Patenting and Commercialising Innovative Technology

In the world of bright ideas and innovation, Australia has delivered its fair share. Australian innovation in science and technology alone have helped to enhance today's global environment and provide us all with better standards of living.

However, just having an idea is not enough. You need to obtain protection and then get it to market.

When to File Patent

In Australia and in most overseas countries a patent application must be filed before details of the invention are made publically available and before the invention is commercially used. Far too often, patents are considered after commencement of commercialisation of the invention. Although some countries, including Australia do have a grace period for disclosure, it is best to avoid disclosure before filing a patent.

Obtaining a Patent

In Australia, the registration of patents is administered by the Australian Industrial Property Organisation (AIPO), the umbrella organisation for the Australian Patent Office. The Patent Office is headed by the Commissioner of Patents, who is conventionally the Director of AIPO.

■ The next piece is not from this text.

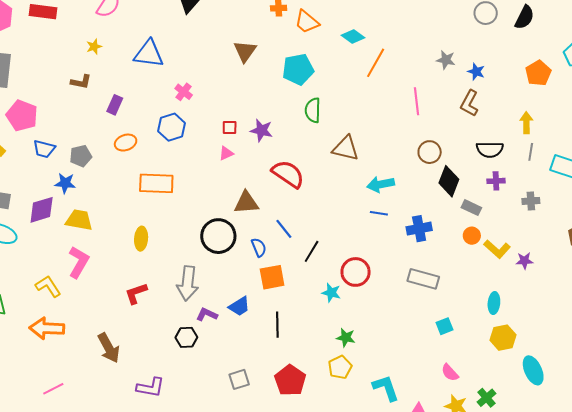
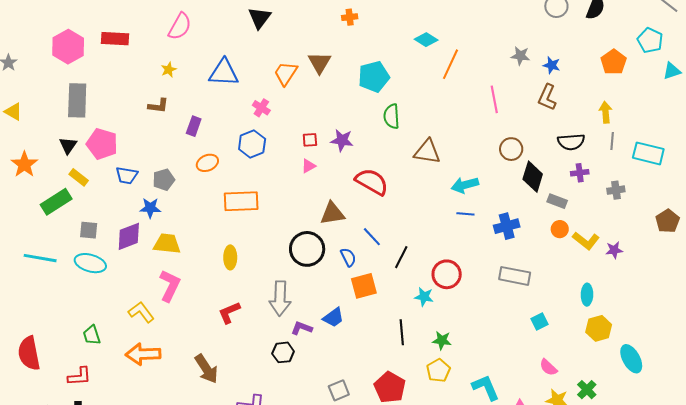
orange trapezoid: (307, 22) -> (286, 73), moved, turned 88
black line: (277, 325) -> (402, 332), moved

The usual steps in obtaining an Australian patent are:

1. Preparation and filing of a patent specification with AIPO to obtain a priority date. A patent specification can be prepared either by the applicant or a registered patent attorney and provides a technical description of the invention together with claim(s) (paragraphs) which define the invention and the scope of monopoly being sought.

2. Twelve months from the priority date, it is usual that a complete patent application is prepared and filed. The complete patent application is subsequently examined by an AIPO examiner skilled in the relevant field of technology. The examiner examines the patent application for compliance with the Patents Act and an applicant (usually via a patent attorney) has the opportunity to argue against any objections raised by the examiner. If all objections are overcome the application is accepted.

3. After acceptance there is a statutory period where third parties (for example, competitors) can oppose the grant of a patent. Assuming no opposition, a patent is granted and this usually occurs some two years after filing the complete application. Similar procedures exist overseas and patents are usually obtained in each country where a market for the innovation exists.

After filing the first patent application (step 1), solicitors are often involved in the commercialisation process, assisting applicants with company structures, leases, financing, manufacturing and distribution contracts etc. Alternatively, solicitors play a crucial role in the sale, licensing or joint venturing of innovative products (for instance, where an applicant uses a third party to exploit the innovation). Further, solicitors are involved in enforcement (infringement) actions and settlement negotiations involving patents. Solicitors and patent attorneys typically work together in these areas.

Patent drafting requires substantial specialist skill and expertise and a Patent Attorney registered under the Patents Act are exclusively permitted to prepare and file patent specifications on behalf of patent applicants.